What's New November 24, 2021

The new era of AI synthetic voices

When the future became a little more real with the beginning of the space race, us mere mortals have sometimes grown apprehensive anticipating what the future will look like, as technology catches up to us.

Robots and speaking AI made appearances in prophetic pop culture with their mechanical jumpy voices like KITT in Knight Rider, as we tried to grapple with the inevitable reality of co-existence with artificial intelligence.

In reality, Kitt was an English voice over artist made to sound like he was speaking through a synthesiser, like in the Foo Fighters song, Generator.

We now live firmly in the age of technology, where we talk to our cars like we are all driving Knight Rider’s KITT

We talk to our TVs, we ask smart speakers in the kitchen what the weather will be, and they will even tell a joke if we ask.

Alexa and Siri are our artificial servants.
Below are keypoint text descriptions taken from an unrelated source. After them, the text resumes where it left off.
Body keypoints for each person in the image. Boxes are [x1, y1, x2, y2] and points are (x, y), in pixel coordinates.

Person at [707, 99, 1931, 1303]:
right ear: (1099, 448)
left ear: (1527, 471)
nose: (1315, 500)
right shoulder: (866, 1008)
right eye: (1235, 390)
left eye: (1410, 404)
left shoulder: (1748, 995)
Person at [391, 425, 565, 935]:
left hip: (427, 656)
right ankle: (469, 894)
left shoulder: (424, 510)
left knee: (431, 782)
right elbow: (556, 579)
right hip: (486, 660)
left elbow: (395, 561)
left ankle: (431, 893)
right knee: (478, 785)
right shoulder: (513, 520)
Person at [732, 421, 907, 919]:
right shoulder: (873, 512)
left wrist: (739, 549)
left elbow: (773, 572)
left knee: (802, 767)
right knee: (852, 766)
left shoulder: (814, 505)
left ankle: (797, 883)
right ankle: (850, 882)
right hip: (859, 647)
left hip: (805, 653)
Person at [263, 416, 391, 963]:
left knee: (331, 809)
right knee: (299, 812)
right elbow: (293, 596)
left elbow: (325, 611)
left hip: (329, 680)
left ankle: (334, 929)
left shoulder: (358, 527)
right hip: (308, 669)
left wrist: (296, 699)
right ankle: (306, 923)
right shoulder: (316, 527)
They speak to us with synthesised voices, but, like a child finally moving out of home, they are about to grow up.

You may have read recently that Adthos is taking things to the next level with AI synthetic voice technology and text to speech software.

This month Adthos launched the biggest audio ad campaign in history for Covid-19 vaccinations, covering 6,500 cities in 40 countries, and in 70 languages and dialects – all using AI generated voice overs.

What does this mean for voice over artists and what are the ethics involved in such a transition?

Raoul Wedel, founder of Wedelsoft Software – the organisation behind the Adthos brand, recently spoke with radioinfo to answer questions around the next step in the evolution of advertising VOs.

Peter asked Raoul if they had received any negative feedback surrounding the ethics involved.

“There has, and to be honest, it greatly varies by the country, the ad itself, and also by the voiceover artist, of course, because they’re still human beings who have different opinions and different views,” said Raoul.

“One voiceover that we recorded is actually a major iHeart talent in the US. And he did many shows on KISS-FM Boston while located in Los Angeles, and he thought it was the coolest thing ever. He said, ‘You know, this is going to happen anyway. There’s no way that I’m going to change that. So, I might as well just take it and run with it.”

There’s a myriad of applications that can sample a human voice and generate audio from a script, but the Adthos system is a little different.

“Our system comes with a set of default voices. If you’re a brand, let’s say McDonald’s and you have 400 locations in your country and you want to send every local station a different version of an ad with the local address of the local franchise, then we can take their regular corporate voice that does all your ads on TV and radio. We can put that voice into the system and create 600 versions. And the franchisees could potentially change that too… that’s the highest end on the spectrum of what we’re doing,” said Raoul.

The voice over artist still gets paid when their voice is used to generate AI audio, despite not physically being there to read each individual version.

“It’s different from market to market. There are great differences because the smaller the market is, the more afraid the talent is of competing with an AI version of themselves in their own market… potentially they’re going to hear their voice on every station and then nobody’s going to book them in real life anymore, especially if the talent pool is small,” said Raoul.

“We have two fee models for voice artists. We have a buyout model, where we give them a one-time fee and we can use their voice for it in smaller markets. We also have an option where the talent is paid royalties.”

Raoul compares the development of synthesizers to the development of AI voice audio in a way that suggests we are at the brink of major technological transitions that we have anticipated for decades.

“You can compare this with the first music synthesisers. It’s kind of the same thing. When those first synthesisers came along and you heard a string orchestra, it didn’t sound very much like a string orchestra. But these days, most professional musicians wouldn’t be able to tell the difference between a synthesised violin and a real violin because the quality has improved so fast,” said Raoul.

“This is growing extremely fast. The technology provider we’re working with has updates coming all the time on a day-by-day basis.”

Alongside the development of technology like Elon Musk’s Tesla Bot, in the near future we could be swapping out our Siris and Google Home speakers for autonomous communicating AI robots.

“I personally think that in five years time, there’s not going to be a Starbucks or a McDonald’s that has a real person taking an order on the speaker of the Drive-Thru. The technology is there and it’s going to be very quick.”

Like a train on tracks, we are speeding towards a new destination.